Task prompt: Copy out every line of the material below that contains the word "than". Match case exactly.
------------------------------------------------------------------------
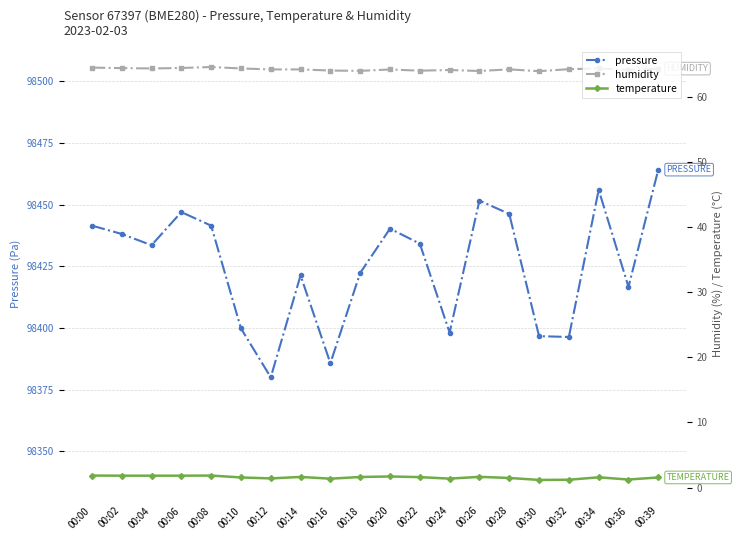

At which category does pressure reach its first local peak?

00:06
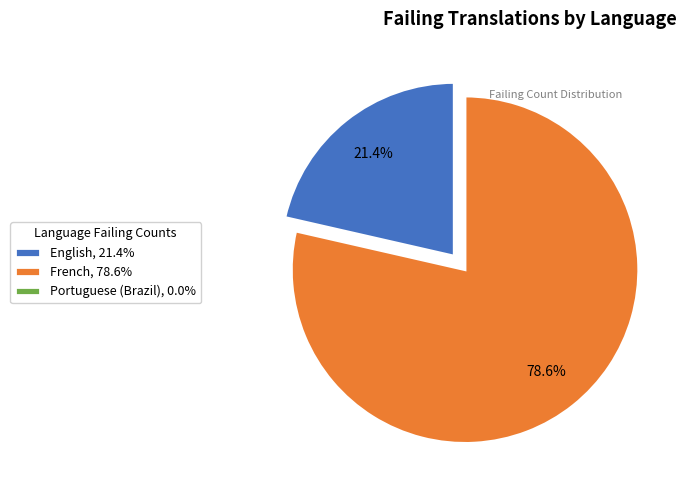

True or false: English accounts for 34% of the total.

False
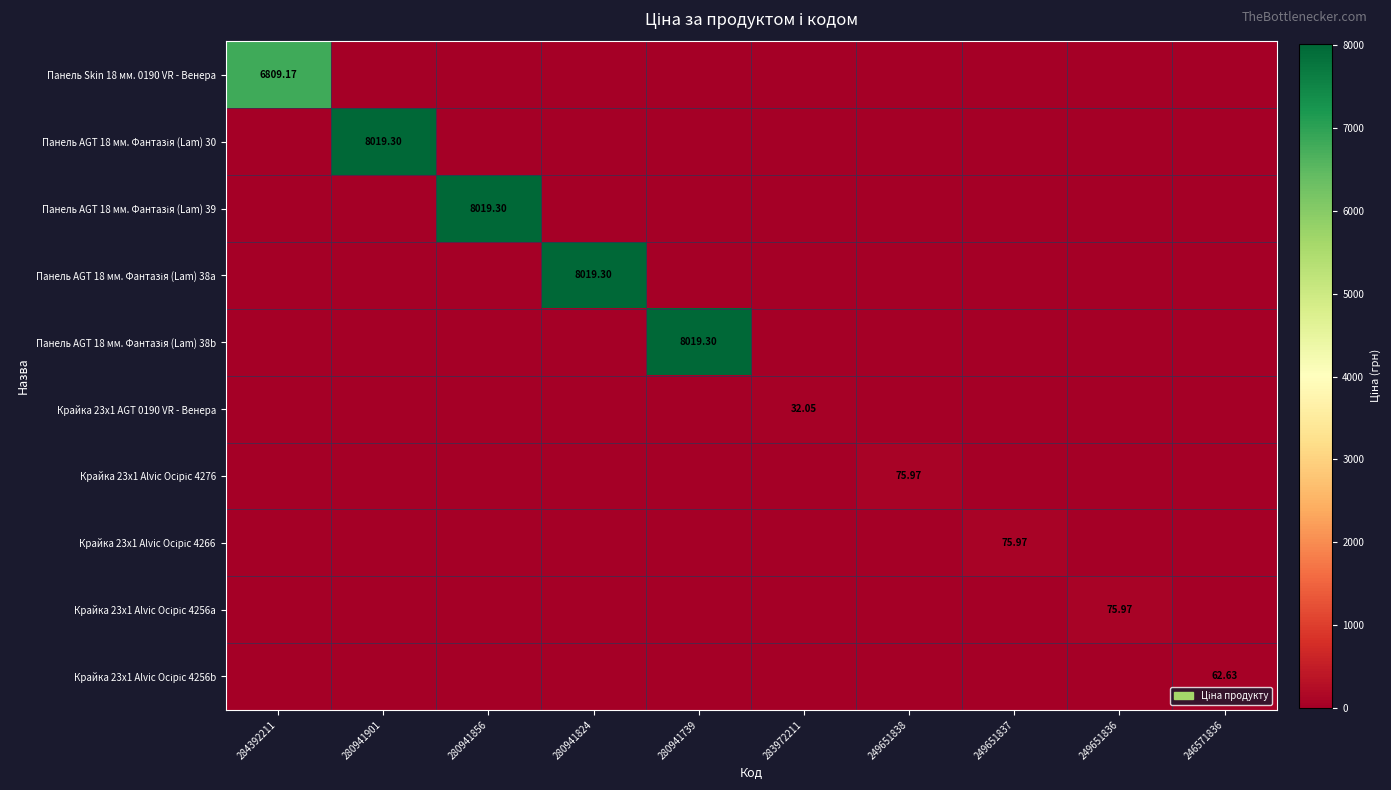

How many categories are shown in the chart?

10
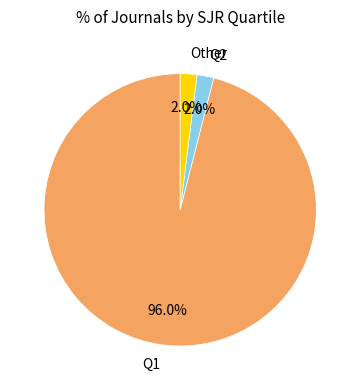

Is there any slice that represents more than half of the pie?

Yes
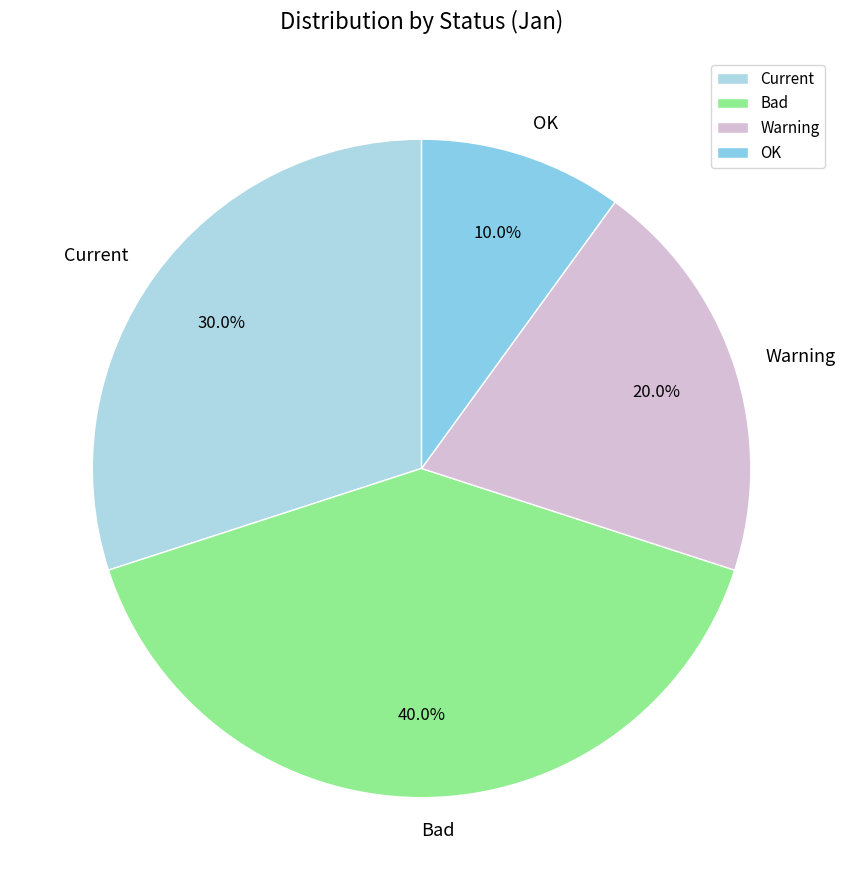

Count the number of slices in the pie.

4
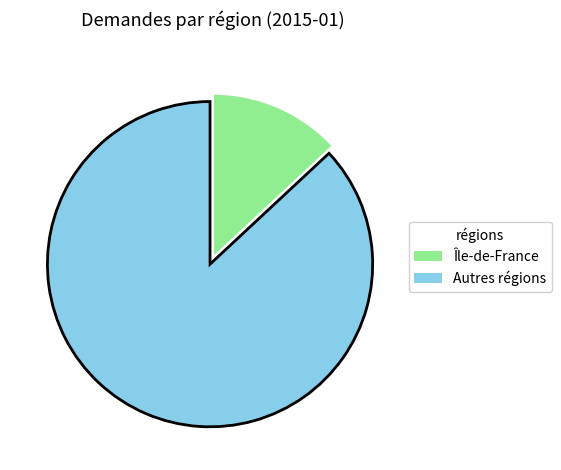

Is there any slice that represents more than half of the pie?

Yes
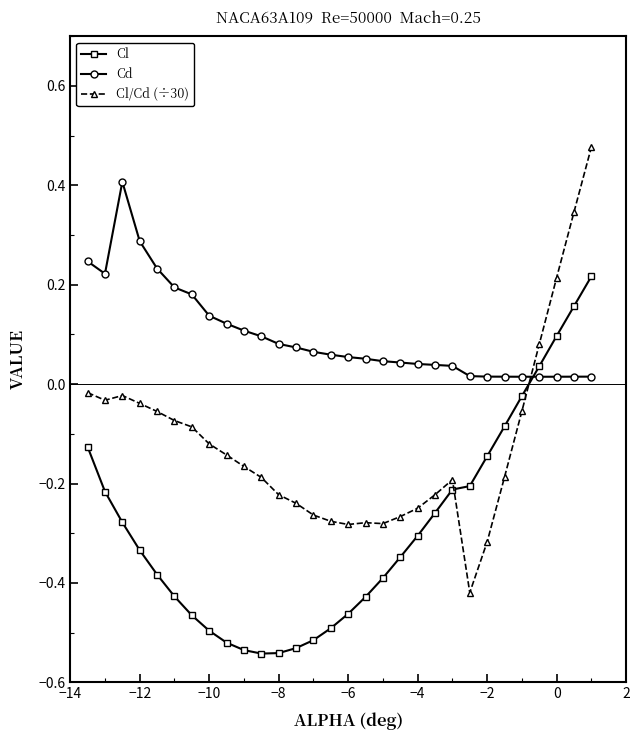

True or false: Cl/Cd (÷30) has more than 1 interior local peaks.

True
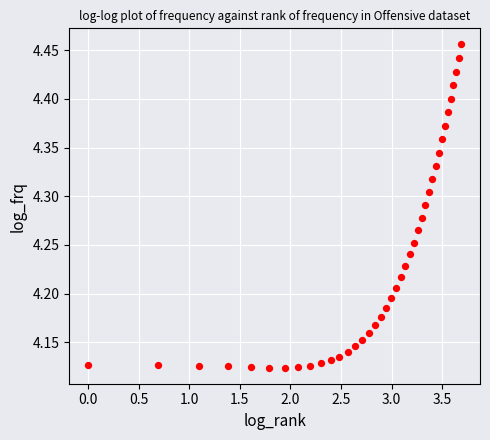

What is the range of X values (max minus min)?

3.7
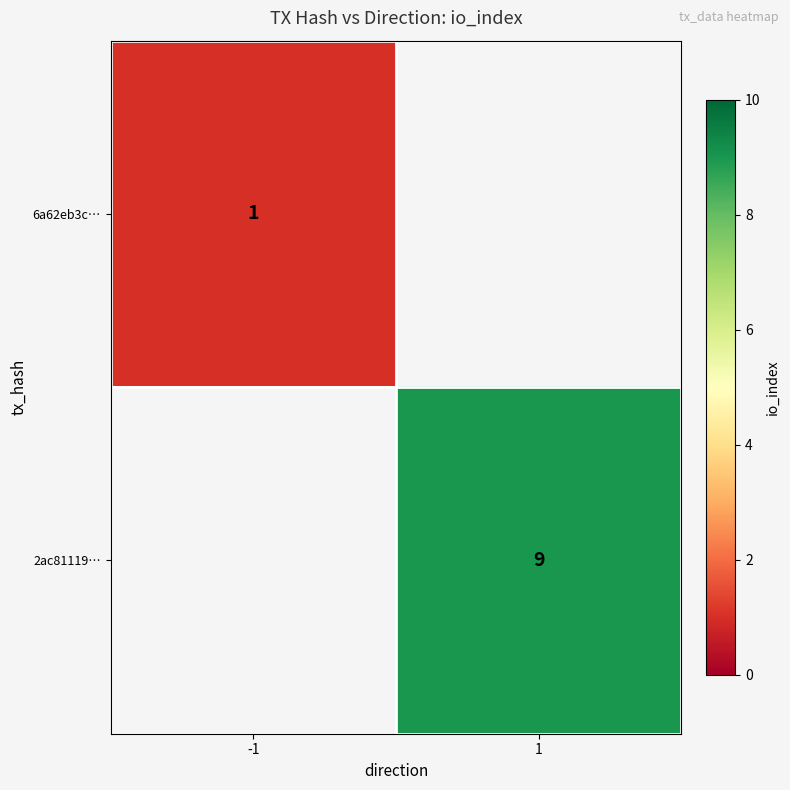

Is it true that 2ac81119… equals 12 at 1?

False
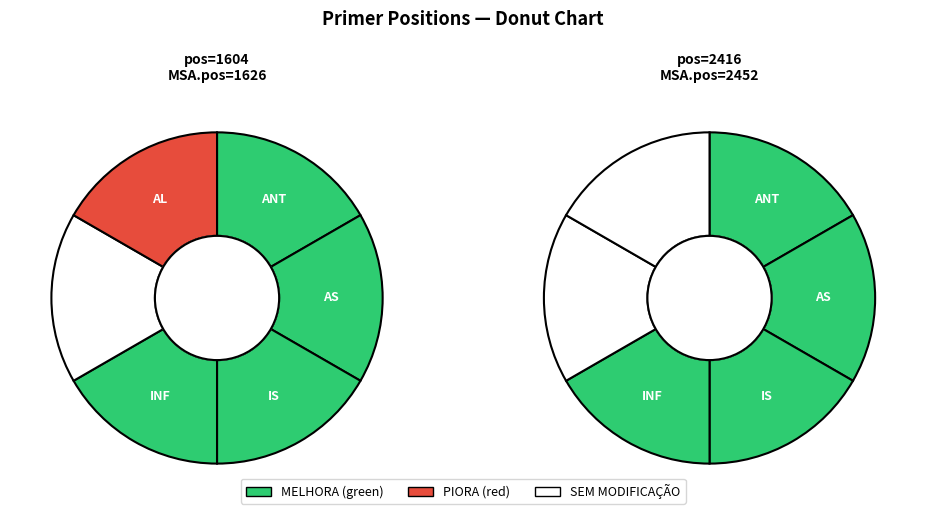

Combined, what portion of the pie is 1604 and 2416?

100.0%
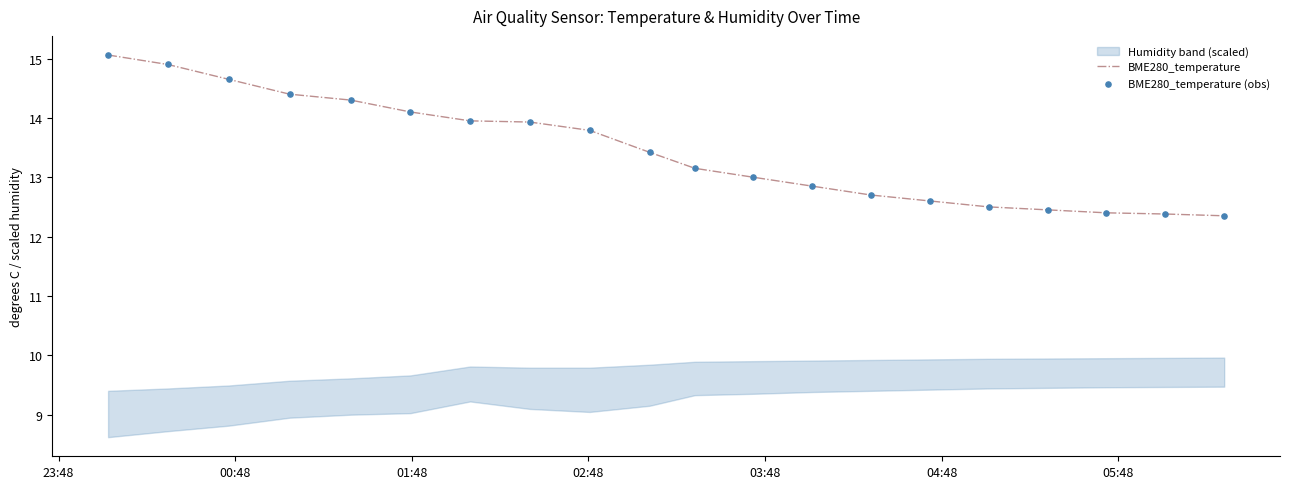

Is the value of BME280_temperature (obs) at 02:48 greater than the value of BME280_temperature at 03:48?

Yes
------------------------------------------------------------------------
Response to this task:
Is there any slice that represents more than half of the pie?
Is there any slice that represents more than half of the pie?
True or false: Cl/Cd (÷30) has more than 1 interior local peaks.
Is the value of BME280_temperature (obs) at 02:48 greater than the value of BME280_temperature at 03:48?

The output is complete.